Collected data entries
━━━━━━

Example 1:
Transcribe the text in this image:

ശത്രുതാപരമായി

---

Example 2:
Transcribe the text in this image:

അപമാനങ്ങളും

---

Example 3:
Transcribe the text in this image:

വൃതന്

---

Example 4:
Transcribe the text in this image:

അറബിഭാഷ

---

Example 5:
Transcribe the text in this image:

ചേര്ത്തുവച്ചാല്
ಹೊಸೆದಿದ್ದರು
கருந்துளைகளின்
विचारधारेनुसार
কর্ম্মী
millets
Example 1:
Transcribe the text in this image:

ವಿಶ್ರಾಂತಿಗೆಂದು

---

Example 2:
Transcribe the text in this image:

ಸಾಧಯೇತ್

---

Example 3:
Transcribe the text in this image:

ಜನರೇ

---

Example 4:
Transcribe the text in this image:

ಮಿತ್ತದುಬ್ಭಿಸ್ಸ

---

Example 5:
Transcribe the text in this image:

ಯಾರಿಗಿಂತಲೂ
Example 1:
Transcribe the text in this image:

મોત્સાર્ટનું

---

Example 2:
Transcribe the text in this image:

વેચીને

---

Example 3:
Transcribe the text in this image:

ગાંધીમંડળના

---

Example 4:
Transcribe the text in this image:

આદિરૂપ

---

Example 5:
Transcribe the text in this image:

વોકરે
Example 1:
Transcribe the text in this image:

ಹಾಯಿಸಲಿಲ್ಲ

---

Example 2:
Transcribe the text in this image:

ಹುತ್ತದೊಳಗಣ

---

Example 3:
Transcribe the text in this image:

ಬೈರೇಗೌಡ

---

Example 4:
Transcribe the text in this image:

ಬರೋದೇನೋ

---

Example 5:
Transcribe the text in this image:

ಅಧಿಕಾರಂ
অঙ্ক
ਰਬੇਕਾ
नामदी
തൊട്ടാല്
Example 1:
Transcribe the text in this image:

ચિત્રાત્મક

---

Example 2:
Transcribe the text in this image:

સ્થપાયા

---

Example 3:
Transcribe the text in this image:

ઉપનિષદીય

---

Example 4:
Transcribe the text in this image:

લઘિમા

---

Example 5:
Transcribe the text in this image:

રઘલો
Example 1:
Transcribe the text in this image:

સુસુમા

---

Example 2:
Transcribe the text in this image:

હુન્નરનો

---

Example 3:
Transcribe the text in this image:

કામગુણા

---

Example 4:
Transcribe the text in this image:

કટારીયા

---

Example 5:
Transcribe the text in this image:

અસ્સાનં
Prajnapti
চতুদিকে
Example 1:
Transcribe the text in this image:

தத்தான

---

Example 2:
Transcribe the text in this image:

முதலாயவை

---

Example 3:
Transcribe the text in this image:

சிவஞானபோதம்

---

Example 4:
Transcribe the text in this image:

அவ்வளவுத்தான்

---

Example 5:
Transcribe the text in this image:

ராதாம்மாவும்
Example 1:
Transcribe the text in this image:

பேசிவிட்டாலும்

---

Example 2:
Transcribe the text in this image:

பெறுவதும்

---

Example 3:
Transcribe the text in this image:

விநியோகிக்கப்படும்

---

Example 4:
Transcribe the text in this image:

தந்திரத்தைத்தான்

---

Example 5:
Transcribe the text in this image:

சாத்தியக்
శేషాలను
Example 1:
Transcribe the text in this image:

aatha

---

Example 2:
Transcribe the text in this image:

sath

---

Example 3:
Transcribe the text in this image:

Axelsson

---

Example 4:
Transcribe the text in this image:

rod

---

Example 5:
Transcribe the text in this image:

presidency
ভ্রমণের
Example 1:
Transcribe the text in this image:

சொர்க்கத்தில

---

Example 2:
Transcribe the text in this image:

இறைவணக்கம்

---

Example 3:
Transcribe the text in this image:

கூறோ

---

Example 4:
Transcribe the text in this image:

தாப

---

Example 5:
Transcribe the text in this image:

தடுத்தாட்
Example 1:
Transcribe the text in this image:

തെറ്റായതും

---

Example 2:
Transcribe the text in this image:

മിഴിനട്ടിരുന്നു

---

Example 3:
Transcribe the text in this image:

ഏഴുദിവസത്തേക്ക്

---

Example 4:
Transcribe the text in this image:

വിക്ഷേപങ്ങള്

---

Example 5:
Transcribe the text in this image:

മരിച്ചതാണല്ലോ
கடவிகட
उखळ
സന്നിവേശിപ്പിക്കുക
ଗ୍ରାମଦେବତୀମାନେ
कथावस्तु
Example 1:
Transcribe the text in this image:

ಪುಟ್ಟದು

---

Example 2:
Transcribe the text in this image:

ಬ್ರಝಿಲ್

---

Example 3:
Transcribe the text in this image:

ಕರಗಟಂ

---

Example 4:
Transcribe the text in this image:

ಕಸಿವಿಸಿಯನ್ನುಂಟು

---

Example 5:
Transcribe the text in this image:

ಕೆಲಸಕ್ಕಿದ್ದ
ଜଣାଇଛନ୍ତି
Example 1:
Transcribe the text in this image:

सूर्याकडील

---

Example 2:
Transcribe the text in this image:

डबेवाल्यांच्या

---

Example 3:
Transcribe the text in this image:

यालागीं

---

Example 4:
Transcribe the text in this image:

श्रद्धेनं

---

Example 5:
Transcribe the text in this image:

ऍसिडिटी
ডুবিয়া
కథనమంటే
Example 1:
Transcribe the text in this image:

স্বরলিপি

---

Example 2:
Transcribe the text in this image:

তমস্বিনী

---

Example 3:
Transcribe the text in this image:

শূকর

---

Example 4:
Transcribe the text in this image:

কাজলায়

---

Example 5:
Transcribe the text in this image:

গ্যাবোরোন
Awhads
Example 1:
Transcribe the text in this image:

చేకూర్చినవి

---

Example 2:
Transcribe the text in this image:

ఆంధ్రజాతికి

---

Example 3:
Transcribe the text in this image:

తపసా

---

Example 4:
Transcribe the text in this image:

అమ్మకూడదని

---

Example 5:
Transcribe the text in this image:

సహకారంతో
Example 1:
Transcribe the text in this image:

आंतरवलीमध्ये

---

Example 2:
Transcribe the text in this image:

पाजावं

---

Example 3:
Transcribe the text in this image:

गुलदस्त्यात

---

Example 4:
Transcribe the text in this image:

━━━━━━

▸ **Problem statement**
The entries above must be returned exactly.

▸ **The completed task**
Example 1:
Transcribe the text in this image:

ശത്രുതാപരമായി

---

Example 2:
Transcribe the text in this image:

അപമാനങ്ങളും

---

Example 3:
Transcribe the text in this image:

വൃതന്

---

Example 4:
Transcribe the text in this image:

അറബിഭാഷ

---

Example 5:
Transcribe the text in this image:

ചേര്ത്തുവച്ചാല്
ಹೊಸೆದಿದ್ದರು
கருந்துளைகளின்
विचारधारेनुसार
কর্ম্মী
millets
Example 1:
Transcribe the text in this image:

ವಿಶ್ರಾಂತಿಗೆಂದು

---

Example 2:
Transcribe the text in this image:

ಸಾಧಯೇತ್

---

Example 3:
Transcribe the text in this image:

ಜನರೇ

---

Example 4:
Transcribe the text in this image:

ಮಿತ್ತದುಬ್ಭಿಸ್ಸ

---

Example 5:
Transcribe the text in this image:

ಯಾರಿಗಿಂತಲೂ
Example 1:
Transcribe the text in this image:

મોત્સાર્ટનું

---

Example 2:
Transcribe the text in this image:

વેચીને

---

Example 3:
Transcribe the text in this image:

ગાંધીમંડળના

---

Example 4:
Transcribe the text in this image:

આદિરૂપ

---

Example 5:
Transcribe the text in this image:

વોકરે
Example 1:
Transcribe the text in this image:

ಹಾಯಿಸಲಿಲ್ಲ

---

Example 2:
Transcribe the text in this image:

ಹುತ್ತದೊಳಗಣ

---

Example 3:
Transcribe the text in this image:

ಬೈರೇಗೌಡ

---

Example 4:
Transcribe the text in this image:

ಬರೋದೇನೋ

---

Example 5:
Transcribe the text in this image:

ಅಧಿಕಾರಂ
অঙ্ক
ਰਬੇਕਾ
नामदी
തൊട്ടാല്
Example 1:
Transcribe the text in this image:

ચિત્રાત્મક

---

Example 2:
Transcribe the text in this image:

સ્થપાયા

---

Example 3:
Transcribe the text in this image:

ઉપનિષદીય

---

Example 4:
Transcribe the text in this image:

લઘિમા

---

Example 5:
Transcribe the text in this image:

રઘલો
Example 1:
Transcribe the text in this image:

સુસુમા

---

Example 2:
Transcribe the text in this image:

હુન્નરનો

---

Example 3:
Transcribe the text in this image:

કામગુણા

---

Example 4:
Transcribe the text in this image:

કટારીયા

---

Example 5:
Transcribe the text in this image:

અસ્સાનં
Prajnapti
চতুদিকে
Example 1:
Transcribe the text in this image:

தத்தான

---

Example 2:
Transcribe the text in this image:

முதலாயவை

---

Example 3:
Transcribe the text in this image:

சிவஞானபோதம்

---

Example 4:
Transcribe the text in this image:

அவ்வளவுத்தான்

---

Example 5:
Transcribe the text in this image:

ராதாம்மாவும்
Example 1:
Transcribe the text in this image:

பேசிவிட்டாலும்

---

Example 2:
Transcribe the text in this image:

பெறுவதும்

---

Example 3:
Transcribe the text in this image:

விநியோகிக்கப்படும்

---

Example 4:
Transcribe the text in this image:

தந்திரத்தைத்தான்

---

Example 5:
Transcribe the text in this image:

சாத்தியக்
శేషాలను
Example 1:
Transcribe the text in this image:

aatha

---

Example 2:
Transcribe the text in this image:

sath

---

Example 3:
Transcribe the text in this image:

Axelsson

---

Example 4:
Transcribe the text in this image:

rod

---

Example 5:
Transcribe the text in this image:

presidency
ভ্রমণের
Example 1:
Transcribe the text in this image:

சொர்க்கத்தில

---

Example 2:
Transcribe the text in this image:

இறைவணக்கம்

---

Example 3:
Transcribe the text in this image:

கூறோ

---

Example 4:
Transcribe the text in this image:

தாப

---

Example 5:
Transcribe the text in this image:

தடுத்தாட்
Example 1:
Transcribe the text in this image:

തെറ്റായതും

---

Example 2:
Transcribe the text in this image:

മിഴിനട്ടിരുന്നു

---

Example 3:
Transcribe the text in this image:

ഏഴുദിവസത്തേക്ക്

---

Example 4:
Transcribe the text in this image:

വിക്ഷേപങ്ങള്

---

Example 5:
Transcribe the text in this image:

മരിച്ചതാണല്ലോ
கடவிகட
उखळ
സന്നിവേശിപ്പിക്കുക
ଗ୍ରାମଦେବତୀମାନେ
कथावस्तु
Example 1:
Transcribe the text in this image:

ಪುಟ್ಟದು

---

Example 2:
Transcribe the text in this image:

ಬ್ರಝಿಲ್

---

Example 3:
Transcribe the text in this image:

ಕರಗಟಂ

---

Example 4:
Transcribe the text in this image:

ಕಸಿವಿಸಿಯನ್ನುಂಟು

---

Example 5:
Transcribe the text in this image:

ಕೆಲಸಕ್ಕಿದ್ದ
ଜଣାଇଛନ୍ତି
Example 1:
Transcribe the text in this image:

सूर्याकडील

---

Example 2:
Transcribe the text in this image:

डबेवाल्यांच्या

---

Example 3:
Transcribe the text in this image:

यालागीं

---

Example 4:
Transcribe the text in this image:

श्रद्धेनं

---

Example 5:
Transcribe the text in this image:

ऍसिडिटी
ডুবিয়া
కథనమంటే
Example 1:
Transcribe the text in this image:

স্বরলিপি

---

Example 2:
Transcribe the text in this image:

তমস্বিনী

---

Example 3:
Transcribe the text in this image:

শূকর

---

Example 4:
Transcribe the text in this image:

কাজলায়

---

Example 5:
Transcribe the text in this image:

গ্যাবোরোন
Awhads
Example 1:
Transcribe the text in this image:

చేకూర్చినవి

---

Example 2:
Transcribe the text in this image:

ఆంధ్రజాతికి

---

Example 3:
Transcribe the text in this image:

తపసా

---

Example 4:
Transcribe the text in this image:

అమ్మకూడదని

---

Example 5:
Transcribe the text in this image:

సహకారంతో
Example 1:
Transcribe the text in this image:

आंतरवलीमध्ये

---

Example 2:
Transcribe the text in this image:

पाजावं

---

Example 3:
Transcribe the text in this image:

गुलदस्त्यात

---

Example 4:
Transcribe the text in this image:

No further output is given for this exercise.